WHAT TO PRODUCE:
From the first line through the one containing "påvirker f.eks. beløbet", restate the listing word for word, and give no other lines.
============
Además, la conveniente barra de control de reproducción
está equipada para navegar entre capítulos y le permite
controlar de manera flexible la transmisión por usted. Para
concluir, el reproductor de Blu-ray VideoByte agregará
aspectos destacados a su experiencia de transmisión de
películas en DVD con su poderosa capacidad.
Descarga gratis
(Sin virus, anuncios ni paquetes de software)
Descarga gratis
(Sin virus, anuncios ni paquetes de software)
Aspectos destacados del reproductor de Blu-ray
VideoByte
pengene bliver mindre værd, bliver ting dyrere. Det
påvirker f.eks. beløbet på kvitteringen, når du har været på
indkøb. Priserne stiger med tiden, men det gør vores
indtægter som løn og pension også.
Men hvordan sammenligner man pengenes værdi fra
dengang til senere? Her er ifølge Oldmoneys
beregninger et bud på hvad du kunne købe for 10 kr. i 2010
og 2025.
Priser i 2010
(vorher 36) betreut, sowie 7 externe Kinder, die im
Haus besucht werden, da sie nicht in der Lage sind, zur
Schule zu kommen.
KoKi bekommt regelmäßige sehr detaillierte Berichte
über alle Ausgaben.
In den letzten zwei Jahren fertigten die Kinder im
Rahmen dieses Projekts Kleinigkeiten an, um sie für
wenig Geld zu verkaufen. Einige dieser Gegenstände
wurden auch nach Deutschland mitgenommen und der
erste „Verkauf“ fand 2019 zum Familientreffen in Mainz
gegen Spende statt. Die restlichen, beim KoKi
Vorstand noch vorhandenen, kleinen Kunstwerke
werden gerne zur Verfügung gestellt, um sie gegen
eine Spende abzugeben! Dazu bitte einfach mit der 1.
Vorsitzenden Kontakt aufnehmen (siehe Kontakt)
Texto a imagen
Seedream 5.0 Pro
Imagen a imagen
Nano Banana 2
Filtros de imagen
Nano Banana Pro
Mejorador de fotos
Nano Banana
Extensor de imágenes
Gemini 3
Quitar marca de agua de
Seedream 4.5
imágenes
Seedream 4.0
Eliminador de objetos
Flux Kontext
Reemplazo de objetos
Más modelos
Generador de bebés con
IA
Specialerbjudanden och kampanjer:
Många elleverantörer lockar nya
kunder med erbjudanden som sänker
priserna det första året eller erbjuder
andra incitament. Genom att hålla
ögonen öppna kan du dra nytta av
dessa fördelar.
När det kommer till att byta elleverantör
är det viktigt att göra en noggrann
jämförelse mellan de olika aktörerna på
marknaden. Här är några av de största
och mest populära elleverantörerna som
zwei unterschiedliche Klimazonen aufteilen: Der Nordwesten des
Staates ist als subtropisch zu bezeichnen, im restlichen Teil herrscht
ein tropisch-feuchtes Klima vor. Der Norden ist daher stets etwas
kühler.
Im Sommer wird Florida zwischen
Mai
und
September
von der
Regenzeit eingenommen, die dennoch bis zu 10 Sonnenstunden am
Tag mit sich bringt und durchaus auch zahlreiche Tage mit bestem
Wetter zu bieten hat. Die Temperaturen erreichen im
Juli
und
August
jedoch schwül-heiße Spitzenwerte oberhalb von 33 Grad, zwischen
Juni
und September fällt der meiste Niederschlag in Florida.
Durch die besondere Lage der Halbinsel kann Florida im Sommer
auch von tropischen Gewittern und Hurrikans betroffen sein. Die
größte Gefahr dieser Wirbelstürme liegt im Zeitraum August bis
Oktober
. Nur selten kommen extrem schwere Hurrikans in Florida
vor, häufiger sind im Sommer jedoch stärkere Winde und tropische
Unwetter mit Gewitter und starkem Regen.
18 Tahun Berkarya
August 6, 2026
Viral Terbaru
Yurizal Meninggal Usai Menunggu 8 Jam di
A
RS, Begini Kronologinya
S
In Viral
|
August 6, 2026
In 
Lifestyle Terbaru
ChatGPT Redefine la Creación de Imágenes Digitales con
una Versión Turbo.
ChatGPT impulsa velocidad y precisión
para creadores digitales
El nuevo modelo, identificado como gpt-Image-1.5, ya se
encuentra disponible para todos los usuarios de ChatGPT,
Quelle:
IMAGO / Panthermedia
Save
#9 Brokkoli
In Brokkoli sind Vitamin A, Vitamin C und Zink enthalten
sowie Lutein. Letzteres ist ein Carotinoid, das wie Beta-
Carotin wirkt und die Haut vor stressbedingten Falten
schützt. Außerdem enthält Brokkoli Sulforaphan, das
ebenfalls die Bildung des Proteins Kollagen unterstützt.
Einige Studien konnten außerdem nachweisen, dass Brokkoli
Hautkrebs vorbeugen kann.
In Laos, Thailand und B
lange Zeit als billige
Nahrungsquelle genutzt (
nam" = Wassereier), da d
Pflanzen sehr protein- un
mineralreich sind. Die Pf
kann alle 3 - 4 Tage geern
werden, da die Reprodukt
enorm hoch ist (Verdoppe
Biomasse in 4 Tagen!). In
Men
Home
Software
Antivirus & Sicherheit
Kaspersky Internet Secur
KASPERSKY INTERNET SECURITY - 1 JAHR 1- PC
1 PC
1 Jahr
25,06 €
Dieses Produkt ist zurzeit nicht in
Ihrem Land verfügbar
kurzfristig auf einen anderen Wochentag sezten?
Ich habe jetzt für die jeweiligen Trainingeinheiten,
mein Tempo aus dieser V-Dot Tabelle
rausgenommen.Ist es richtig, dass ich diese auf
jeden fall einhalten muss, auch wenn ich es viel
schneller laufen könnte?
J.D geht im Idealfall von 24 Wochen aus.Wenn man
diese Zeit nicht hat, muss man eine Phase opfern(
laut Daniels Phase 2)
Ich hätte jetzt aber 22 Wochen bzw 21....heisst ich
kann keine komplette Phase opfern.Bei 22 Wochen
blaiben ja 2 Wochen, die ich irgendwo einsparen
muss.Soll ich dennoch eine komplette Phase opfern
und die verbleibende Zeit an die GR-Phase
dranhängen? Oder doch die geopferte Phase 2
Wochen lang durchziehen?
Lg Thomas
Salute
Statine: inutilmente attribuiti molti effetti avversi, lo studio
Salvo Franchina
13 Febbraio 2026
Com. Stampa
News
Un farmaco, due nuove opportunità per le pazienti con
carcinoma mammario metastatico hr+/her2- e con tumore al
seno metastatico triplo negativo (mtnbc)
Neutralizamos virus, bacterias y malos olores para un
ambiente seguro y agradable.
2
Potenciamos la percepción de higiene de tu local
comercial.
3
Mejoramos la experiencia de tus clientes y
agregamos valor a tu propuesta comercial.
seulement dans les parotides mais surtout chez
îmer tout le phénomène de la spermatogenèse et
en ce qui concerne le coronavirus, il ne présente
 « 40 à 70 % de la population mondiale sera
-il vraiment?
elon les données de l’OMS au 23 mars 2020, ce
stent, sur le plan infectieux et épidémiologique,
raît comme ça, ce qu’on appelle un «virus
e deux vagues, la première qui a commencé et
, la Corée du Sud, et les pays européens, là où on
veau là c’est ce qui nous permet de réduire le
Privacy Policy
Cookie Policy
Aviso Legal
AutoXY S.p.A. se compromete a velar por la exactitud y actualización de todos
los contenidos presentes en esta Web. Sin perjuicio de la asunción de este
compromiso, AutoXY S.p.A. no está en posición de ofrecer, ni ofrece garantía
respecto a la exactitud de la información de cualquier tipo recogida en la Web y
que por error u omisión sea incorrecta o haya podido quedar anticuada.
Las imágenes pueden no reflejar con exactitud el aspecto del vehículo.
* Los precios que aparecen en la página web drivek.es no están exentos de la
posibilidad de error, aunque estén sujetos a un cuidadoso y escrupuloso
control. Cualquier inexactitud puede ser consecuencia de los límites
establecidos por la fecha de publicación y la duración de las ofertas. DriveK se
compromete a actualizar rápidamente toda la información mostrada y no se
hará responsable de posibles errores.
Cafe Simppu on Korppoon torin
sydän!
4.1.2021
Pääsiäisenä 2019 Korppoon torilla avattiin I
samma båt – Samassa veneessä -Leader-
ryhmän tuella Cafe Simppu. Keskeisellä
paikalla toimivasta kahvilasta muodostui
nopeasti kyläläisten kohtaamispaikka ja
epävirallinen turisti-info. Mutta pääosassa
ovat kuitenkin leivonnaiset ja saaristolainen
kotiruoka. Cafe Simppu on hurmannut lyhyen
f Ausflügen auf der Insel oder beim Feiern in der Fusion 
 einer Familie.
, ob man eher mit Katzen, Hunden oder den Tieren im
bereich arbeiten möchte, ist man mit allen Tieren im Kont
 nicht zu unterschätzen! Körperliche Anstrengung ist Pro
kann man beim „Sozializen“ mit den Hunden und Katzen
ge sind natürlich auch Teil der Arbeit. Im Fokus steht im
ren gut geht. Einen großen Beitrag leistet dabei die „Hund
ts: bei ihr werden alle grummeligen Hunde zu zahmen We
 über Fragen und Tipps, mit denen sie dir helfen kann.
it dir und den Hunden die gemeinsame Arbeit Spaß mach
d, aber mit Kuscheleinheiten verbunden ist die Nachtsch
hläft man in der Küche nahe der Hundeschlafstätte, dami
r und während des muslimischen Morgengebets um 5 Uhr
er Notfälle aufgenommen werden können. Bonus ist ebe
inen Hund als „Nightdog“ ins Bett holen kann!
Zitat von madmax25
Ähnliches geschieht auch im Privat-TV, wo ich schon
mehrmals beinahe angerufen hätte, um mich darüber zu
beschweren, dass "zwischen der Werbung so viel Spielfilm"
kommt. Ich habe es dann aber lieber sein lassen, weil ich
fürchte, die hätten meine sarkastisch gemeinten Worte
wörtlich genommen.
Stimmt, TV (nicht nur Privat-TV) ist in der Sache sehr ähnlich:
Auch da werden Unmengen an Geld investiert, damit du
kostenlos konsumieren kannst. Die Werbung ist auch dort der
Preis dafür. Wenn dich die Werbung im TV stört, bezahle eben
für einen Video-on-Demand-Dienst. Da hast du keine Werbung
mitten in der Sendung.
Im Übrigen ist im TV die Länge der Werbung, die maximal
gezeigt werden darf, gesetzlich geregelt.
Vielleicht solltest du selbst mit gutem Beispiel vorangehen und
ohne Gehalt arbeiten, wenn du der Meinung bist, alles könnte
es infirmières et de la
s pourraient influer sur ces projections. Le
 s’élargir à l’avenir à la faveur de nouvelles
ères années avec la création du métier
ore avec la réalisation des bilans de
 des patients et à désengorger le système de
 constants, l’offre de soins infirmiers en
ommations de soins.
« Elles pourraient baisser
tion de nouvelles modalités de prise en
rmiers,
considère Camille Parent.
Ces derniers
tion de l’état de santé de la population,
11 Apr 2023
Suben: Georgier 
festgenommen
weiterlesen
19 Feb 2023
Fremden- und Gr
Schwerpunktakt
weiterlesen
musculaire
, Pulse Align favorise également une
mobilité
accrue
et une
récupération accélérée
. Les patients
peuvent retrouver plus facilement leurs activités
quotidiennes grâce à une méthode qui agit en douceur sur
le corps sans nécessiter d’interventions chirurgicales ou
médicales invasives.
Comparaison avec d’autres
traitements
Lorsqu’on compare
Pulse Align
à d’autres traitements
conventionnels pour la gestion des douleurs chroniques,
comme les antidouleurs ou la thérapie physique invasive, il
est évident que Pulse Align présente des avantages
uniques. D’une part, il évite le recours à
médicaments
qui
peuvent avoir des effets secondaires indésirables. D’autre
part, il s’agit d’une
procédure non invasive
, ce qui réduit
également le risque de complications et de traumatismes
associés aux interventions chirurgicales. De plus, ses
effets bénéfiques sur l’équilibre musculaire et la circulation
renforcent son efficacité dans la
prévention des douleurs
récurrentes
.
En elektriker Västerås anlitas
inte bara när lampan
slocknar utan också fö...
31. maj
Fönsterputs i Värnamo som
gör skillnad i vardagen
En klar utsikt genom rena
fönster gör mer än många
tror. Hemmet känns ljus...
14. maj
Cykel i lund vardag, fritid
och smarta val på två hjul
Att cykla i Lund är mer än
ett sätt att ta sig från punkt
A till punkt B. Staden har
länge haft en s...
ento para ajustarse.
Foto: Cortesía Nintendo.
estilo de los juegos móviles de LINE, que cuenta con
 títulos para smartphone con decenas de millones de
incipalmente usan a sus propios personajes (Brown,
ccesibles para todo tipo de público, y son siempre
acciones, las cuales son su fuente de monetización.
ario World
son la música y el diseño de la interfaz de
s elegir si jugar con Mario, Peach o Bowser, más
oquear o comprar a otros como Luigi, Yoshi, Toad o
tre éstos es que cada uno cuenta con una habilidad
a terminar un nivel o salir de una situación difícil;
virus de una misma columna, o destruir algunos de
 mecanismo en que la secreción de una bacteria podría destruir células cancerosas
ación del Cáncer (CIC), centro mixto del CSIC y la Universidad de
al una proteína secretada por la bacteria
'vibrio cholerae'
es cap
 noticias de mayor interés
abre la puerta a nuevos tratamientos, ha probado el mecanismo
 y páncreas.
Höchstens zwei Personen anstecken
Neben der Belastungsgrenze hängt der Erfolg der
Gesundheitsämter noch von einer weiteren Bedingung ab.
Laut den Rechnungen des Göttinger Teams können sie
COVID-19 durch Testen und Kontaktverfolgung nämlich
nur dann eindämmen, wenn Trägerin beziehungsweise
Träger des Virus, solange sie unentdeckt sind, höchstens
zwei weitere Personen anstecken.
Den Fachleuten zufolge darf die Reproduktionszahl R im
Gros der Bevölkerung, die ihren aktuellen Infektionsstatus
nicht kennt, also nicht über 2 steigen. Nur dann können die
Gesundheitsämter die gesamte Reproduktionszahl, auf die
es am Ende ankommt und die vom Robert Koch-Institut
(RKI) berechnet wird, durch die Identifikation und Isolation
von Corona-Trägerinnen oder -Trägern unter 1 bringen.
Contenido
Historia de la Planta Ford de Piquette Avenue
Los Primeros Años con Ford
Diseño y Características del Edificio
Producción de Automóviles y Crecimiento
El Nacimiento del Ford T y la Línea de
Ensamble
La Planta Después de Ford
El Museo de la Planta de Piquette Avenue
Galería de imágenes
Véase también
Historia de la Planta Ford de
============
COMPLETED TASK:
Además, la conveniente barra de control de reproducción
está equipada para navegar entre capítulos y le permite
controlar de manera flexible la transmisión por usted. Para
concluir, el reproductor de Blu-ray VideoByte agregará
aspectos destacados a su experiencia de transmisión de
películas en DVD con su poderosa capacidad.
Descarga gratis
(Sin virus, anuncios ni paquetes de software)
Descarga gratis
(Sin virus, anuncios ni paquetes de software)
Aspectos destacados del reproductor de Blu-ray
VideoByte
pengene bliver mindre værd, bliver ting dyrere. Det
påvirker f.eks. beløbet på kvitteringen, når du har været på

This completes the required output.